The Power of Attorney

A power of attorney (POA) is a written authorization that appoints a person or organization to manage your affairs if you become unable to do so.

However not all POA’s are created equal, and some give your attorney or the person who will be making decisions on your behalf a different level of control. For example, an individual can state in the written POA that the agent’s authority is temporary, and effective only for a period of time; while others can say it lasts for a longer period- even indefinitely. This individual could also limit their own authority to a specified matter, such as simply endorsing one check. 

When would someone ask an agent under a POA to endorse a check? 

Simple: any time it is the most practical or convenient way to proceed. 

People use POA’s to authorize a family member or trusted friend to handle their financial affairs, but they must be mentally competent initially to make a POA, and specify that the authority applies to any future period when the maker becomes incompetent. 

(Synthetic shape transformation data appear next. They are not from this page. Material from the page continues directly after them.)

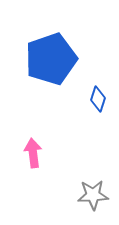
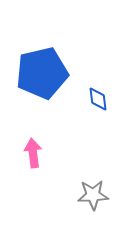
blue pentagon: moved 9 px left, 14 px down; rotated 6 degrees clockwise
blue diamond: rotated 25 degrees counterclockwise
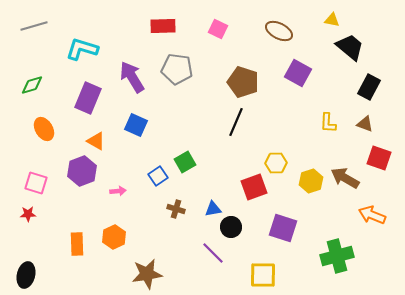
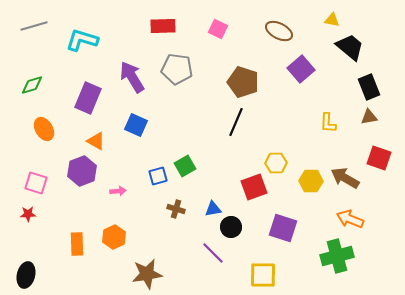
cyan L-shape at (82, 49): moved 9 px up
purple square at (298, 73): moved 3 px right, 4 px up; rotated 20 degrees clockwise
black rectangle at (369, 87): rotated 50 degrees counterclockwise
brown triangle at (365, 124): moved 4 px right, 7 px up; rotated 30 degrees counterclockwise
green square at (185, 162): moved 4 px down
blue square at (158, 176): rotated 18 degrees clockwise
yellow hexagon at (311, 181): rotated 20 degrees clockwise
orange arrow at (372, 215): moved 22 px left, 4 px down
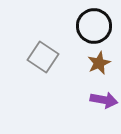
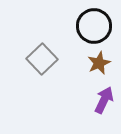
gray square: moved 1 px left, 2 px down; rotated 12 degrees clockwise
purple arrow: rotated 76 degrees counterclockwise
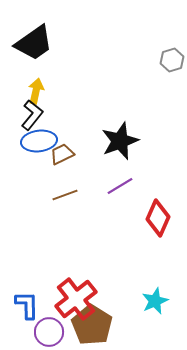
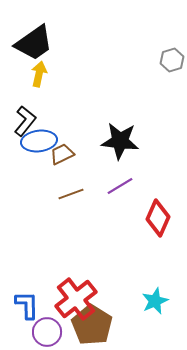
yellow arrow: moved 3 px right, 17 px up
black L-shape: moved 7 px left, 6 px down
black star: rotated 27 degrees clockwise
brown line: moved 6 px right, 1 px up
purple circle: moved 2 px left
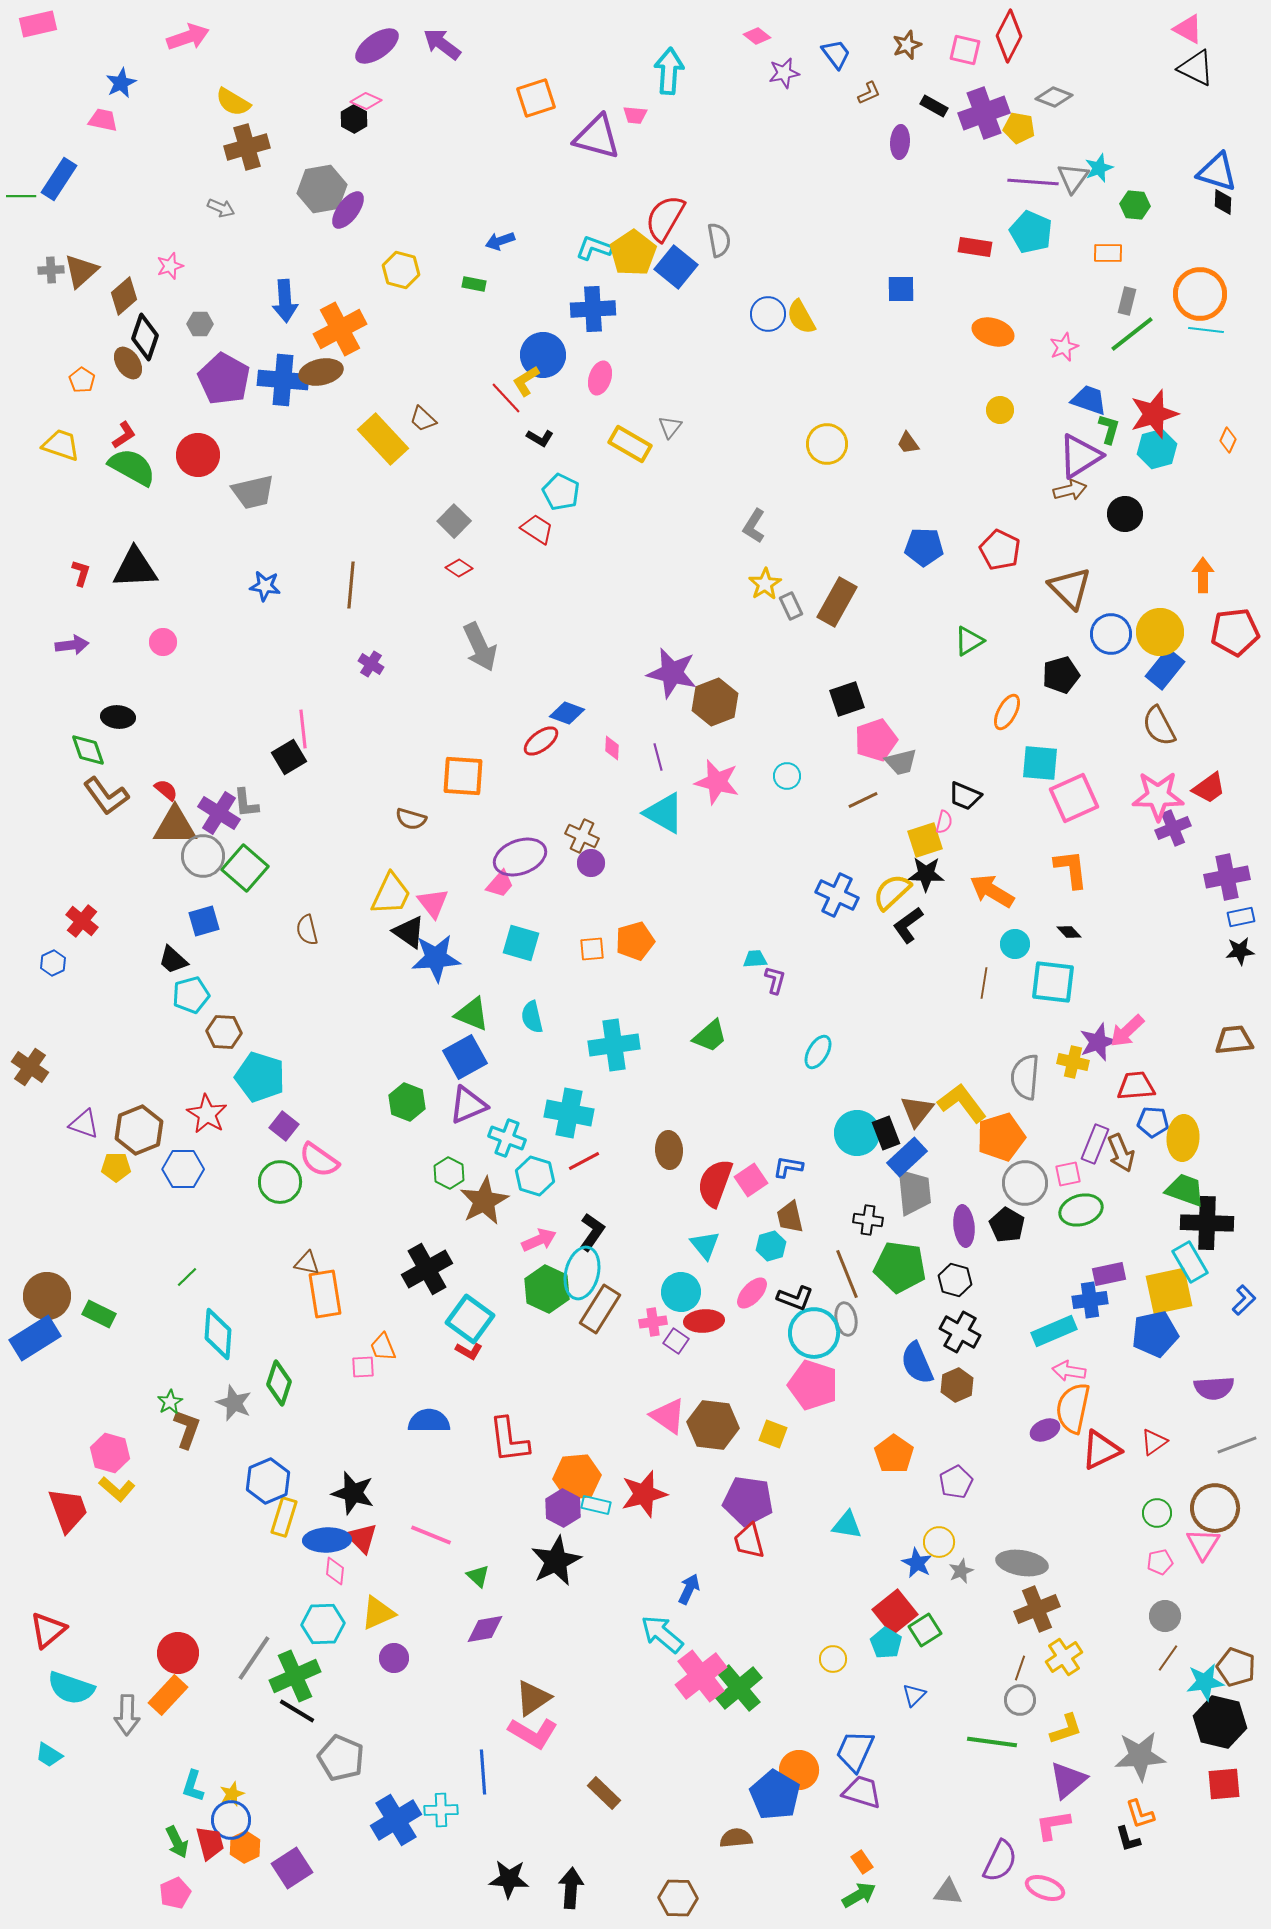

How to Endorse a Check as a Power of Attorney

When you’re endorsing a check as a power of attorney, you are signing as the agent for the person to whom the check is issued. If that person is named Joe Schmo, and your name is Jane Doe, you can use either of these formats to endorse the check:

  • Joe Schmo by Jane Doe under POA, or 
  • Jane Doe, attorney-in-fact for Joe Schmo

To do this, you can use one of two procedures listed above: you can sign the person’s name first, then follow it with “by [your name] under POA”; or you can sign your own name first, then identify yourself as “attorney-in-fact for [the person’s name for whom you are attorney-in-fact.]